Commercial property can be an excellent investment, but the responsibilities involved are substantial compared to other property investments. As a result, many commercial property owners have chosen to hire property management services. The following blog provides examples of just a few challenges faced by self-managing commercial property owners, and how it is possible to overcome these.
1. Choosing the right property
Commercial investment opportunities are no longer to be found in the high street and this has left the future of retail property uncertain. In contrast, there has been a huge growth in the industrial warehouses sector to cater for online deliveries. The latest figures from the RICS estimate that rental growth for industrial space could reach as high as 35%.
There are a number of different investment options within commercial property, including business, leisure, retail, industry, health and education. Each asset class is different, and requires a different approach to lease terms.
Unlike residential properties, commercial properties are not usually advertised by high street agents. The majority are sold through a private treaty or at an auction. If you are new to commercial property, it may be worth instructing a good commercial agent with investment expertise to help you started.
2. Finding the right tenants
It is important to understand who your potential tenants are, their industry and what their business objectives are. This is so you can ensure they are the right fit for you and your property.
Leasing out your commercial spaces should not be rushed. The risk is much higher with longer leases so you really want to make sure your tenants are aligned to your personal goals – it is not just about who can pay their bills on time.
If you have multiple lets, it is also important to consider your current tenants’ competitors, especially if you are considering retail spaces. You don’t want competing businesses to be situated close to each other, so it is recommended you get a good variety of businesses for your portfolio.
3. Freehold or leasehold?
Freehold is when you own all of the property (and the land attached), a leasehold is when the owner holds the interest for a certain period, limited to the length of the lease. Buying freehold will definitely be more expensive at first, but you are more likely to see higher returns in the long run.
Source: Office of National Statistics
4. Securing a commercial mortgage
To purchase a commercial property, you may need to apply for a commercial investment mortgage. These usually last between 3 and 25 years. Since people tend to invest in commercial property with the intention of letting, these mortgages will take into account rental income and property value appreciation. It is worth doing your research into what mortgage is the right one for you.
5. Empty units and rent shortfalls
With commercial lettings, tenants tend to sign up for longer leases, which means they offer a more reliable income. However, this also means that commercial properties tend to experience larger void periods – it can take up to two years to replace a lost tenants. This is why it is important to attract the right tenants and, more importantly, know how to retain them.

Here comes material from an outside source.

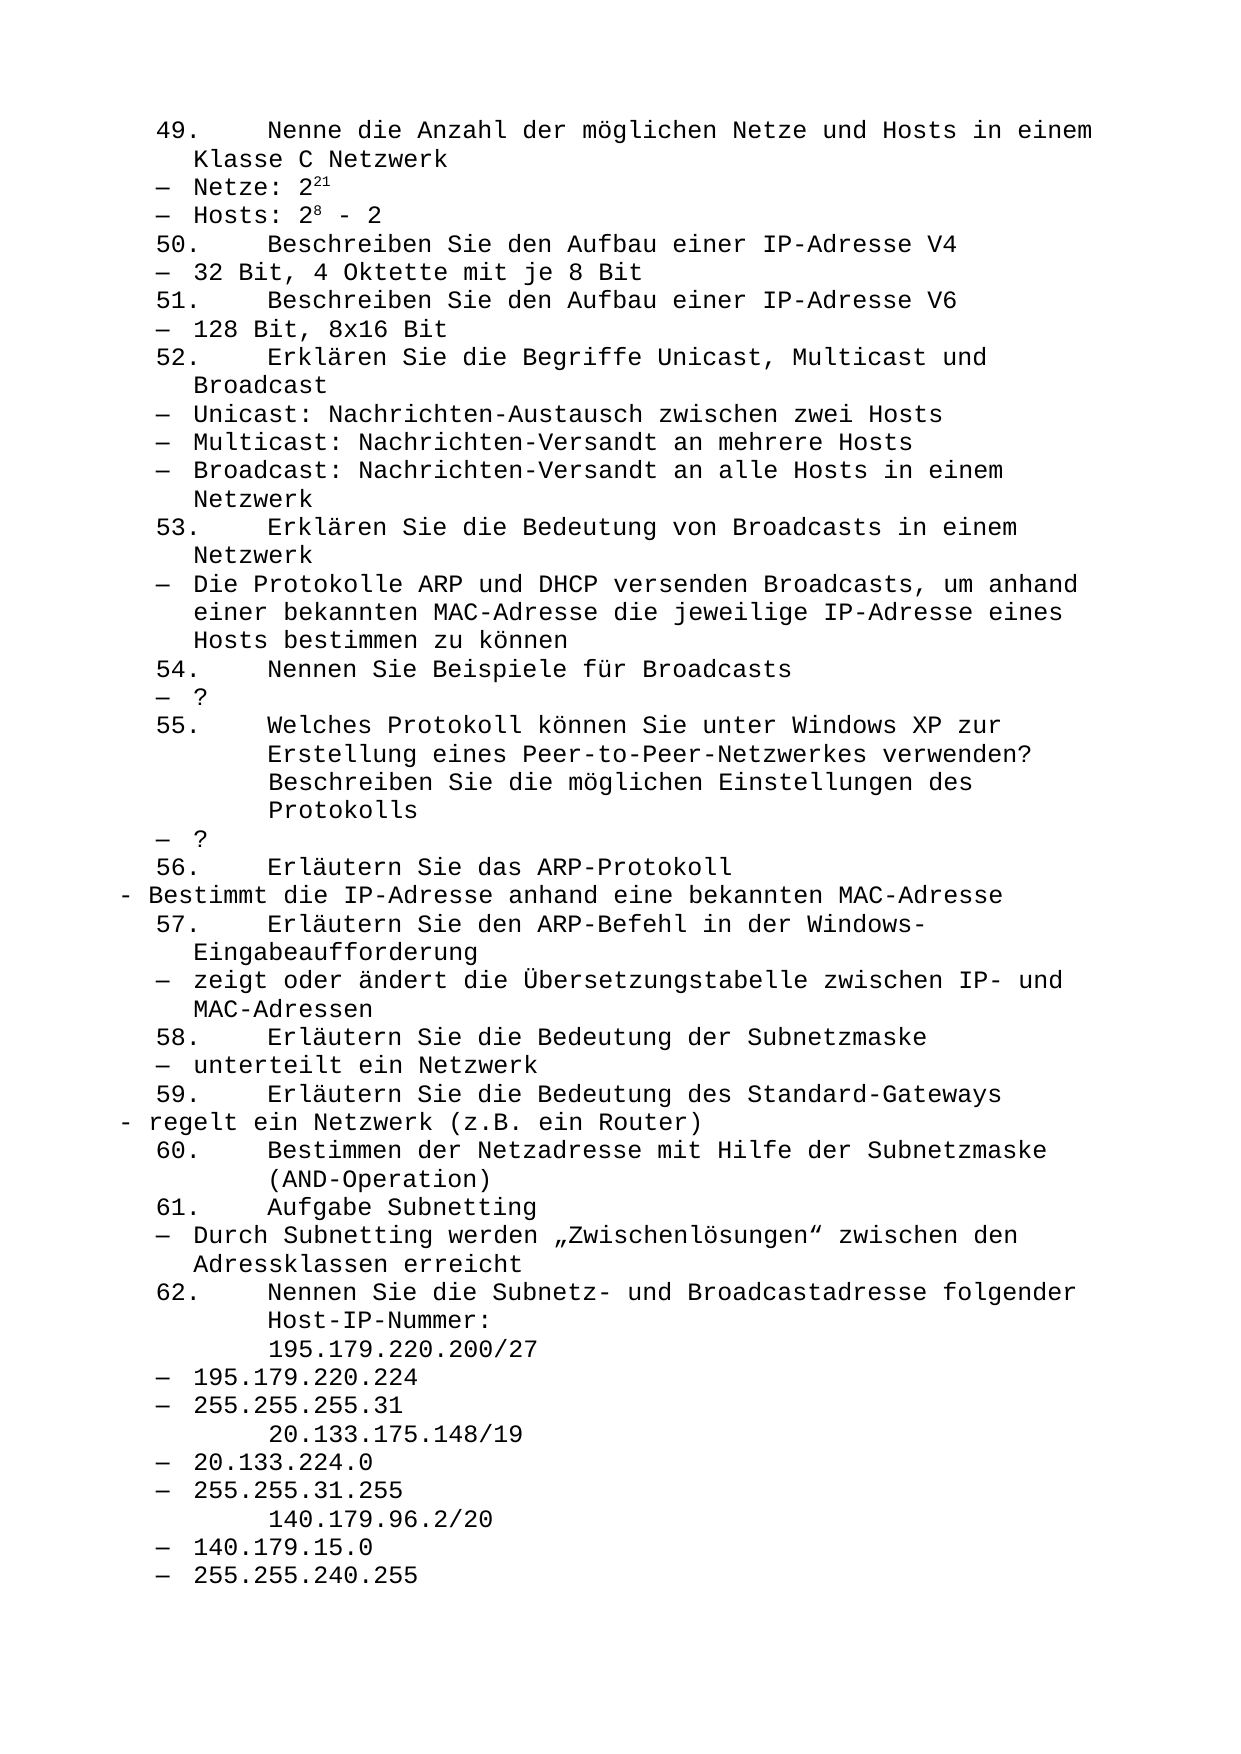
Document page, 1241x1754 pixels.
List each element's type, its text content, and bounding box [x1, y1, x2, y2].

Ensure your tenants understand the terms of their lease, are informed of any maintenance work that needs to be carried out and that you respond to any issues promptly. Commercial properties often require a great deal more repairs than buy-to-lets so it is important to be aware of your responsibilities.
6. Additional costs
Other costs you will have to consider alongside the initial purchase price include:
|Stamp duty and land registry fees|
|Surveyor, estate agent and solicitor fees|
There are some key differences between commercial and residential property investments, but as long as you do your research, commercial investments are able to offer some very healthy returns. Commercial properties offer rental yields from anywhere between 5% and 12%, which is much higher than the sub 5% that residential property offers.
If you are looking to diversify your portfolio, commercial property can be a great way to invest your money, particularly if you are looking for opportunities outside of London.